## TASK GOAL
Copy the lines of the items below, beginning with the line that contains "町田市とジモティーが連携して運営しています。" and continuing through the line that contains "家具家電などの不要品の持ち込みも大歓迎！".

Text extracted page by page

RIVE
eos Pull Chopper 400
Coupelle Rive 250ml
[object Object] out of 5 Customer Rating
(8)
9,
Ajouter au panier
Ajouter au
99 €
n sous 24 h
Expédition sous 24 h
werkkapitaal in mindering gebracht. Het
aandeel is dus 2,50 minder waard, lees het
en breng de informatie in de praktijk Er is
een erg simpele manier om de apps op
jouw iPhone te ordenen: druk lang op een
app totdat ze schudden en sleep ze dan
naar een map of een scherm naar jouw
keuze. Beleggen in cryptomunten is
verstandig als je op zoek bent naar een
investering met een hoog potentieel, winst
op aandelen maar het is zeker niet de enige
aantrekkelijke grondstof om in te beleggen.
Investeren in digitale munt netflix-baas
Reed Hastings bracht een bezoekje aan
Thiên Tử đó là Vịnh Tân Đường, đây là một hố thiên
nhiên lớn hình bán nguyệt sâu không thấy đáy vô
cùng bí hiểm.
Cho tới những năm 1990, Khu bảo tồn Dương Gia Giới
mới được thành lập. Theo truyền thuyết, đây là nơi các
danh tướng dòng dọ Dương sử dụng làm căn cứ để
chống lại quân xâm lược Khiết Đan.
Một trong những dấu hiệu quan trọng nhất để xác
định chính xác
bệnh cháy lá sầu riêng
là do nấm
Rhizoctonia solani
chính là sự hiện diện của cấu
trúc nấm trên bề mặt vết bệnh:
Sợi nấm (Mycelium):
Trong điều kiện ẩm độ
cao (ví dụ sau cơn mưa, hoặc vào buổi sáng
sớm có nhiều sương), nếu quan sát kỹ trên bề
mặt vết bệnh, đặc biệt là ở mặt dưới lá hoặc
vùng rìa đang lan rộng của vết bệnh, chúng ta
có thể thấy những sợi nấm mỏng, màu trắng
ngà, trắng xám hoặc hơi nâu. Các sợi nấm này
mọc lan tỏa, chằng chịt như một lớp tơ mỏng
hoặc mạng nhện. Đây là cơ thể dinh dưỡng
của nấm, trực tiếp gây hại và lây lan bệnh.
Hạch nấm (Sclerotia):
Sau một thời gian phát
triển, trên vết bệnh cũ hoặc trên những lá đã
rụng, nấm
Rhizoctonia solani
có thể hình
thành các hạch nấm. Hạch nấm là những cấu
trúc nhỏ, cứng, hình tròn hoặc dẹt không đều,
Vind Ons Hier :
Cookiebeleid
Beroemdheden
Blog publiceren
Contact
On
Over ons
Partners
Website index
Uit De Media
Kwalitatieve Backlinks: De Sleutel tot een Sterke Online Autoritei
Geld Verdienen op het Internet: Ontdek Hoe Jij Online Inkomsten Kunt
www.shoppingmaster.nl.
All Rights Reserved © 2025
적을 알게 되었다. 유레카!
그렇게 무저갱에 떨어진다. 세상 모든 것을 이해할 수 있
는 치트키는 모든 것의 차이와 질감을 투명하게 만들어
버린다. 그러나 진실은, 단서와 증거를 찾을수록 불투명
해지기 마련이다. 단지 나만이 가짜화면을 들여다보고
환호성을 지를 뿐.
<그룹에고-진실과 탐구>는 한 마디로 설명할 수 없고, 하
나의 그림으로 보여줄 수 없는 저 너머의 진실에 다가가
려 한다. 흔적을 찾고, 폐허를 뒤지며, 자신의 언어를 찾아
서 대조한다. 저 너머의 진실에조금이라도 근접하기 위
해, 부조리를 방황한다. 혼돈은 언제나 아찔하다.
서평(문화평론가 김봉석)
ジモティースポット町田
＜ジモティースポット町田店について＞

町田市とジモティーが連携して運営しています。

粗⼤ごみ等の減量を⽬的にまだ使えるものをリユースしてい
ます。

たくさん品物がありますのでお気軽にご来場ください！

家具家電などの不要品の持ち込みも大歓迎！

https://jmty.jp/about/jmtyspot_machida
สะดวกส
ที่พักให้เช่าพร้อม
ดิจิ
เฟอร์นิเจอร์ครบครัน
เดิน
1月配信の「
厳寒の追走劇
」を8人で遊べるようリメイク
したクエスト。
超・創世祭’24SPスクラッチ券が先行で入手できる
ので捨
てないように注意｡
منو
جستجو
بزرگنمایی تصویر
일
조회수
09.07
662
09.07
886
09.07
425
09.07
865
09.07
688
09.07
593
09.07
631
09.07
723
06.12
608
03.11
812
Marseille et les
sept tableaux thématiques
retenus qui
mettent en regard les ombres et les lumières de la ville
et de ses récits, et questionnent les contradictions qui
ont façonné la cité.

## ANSWER TO THE PROBLEM
町田市とジモティーが連携して運営しています。

粗⼤ごみ等の減量を⽬的にまだ使えるものをリユースしてい
ます。

たくさん品物がありますのでお気軽にご来場ください！

家具家電などの不要品の持ち込みも大歓迎！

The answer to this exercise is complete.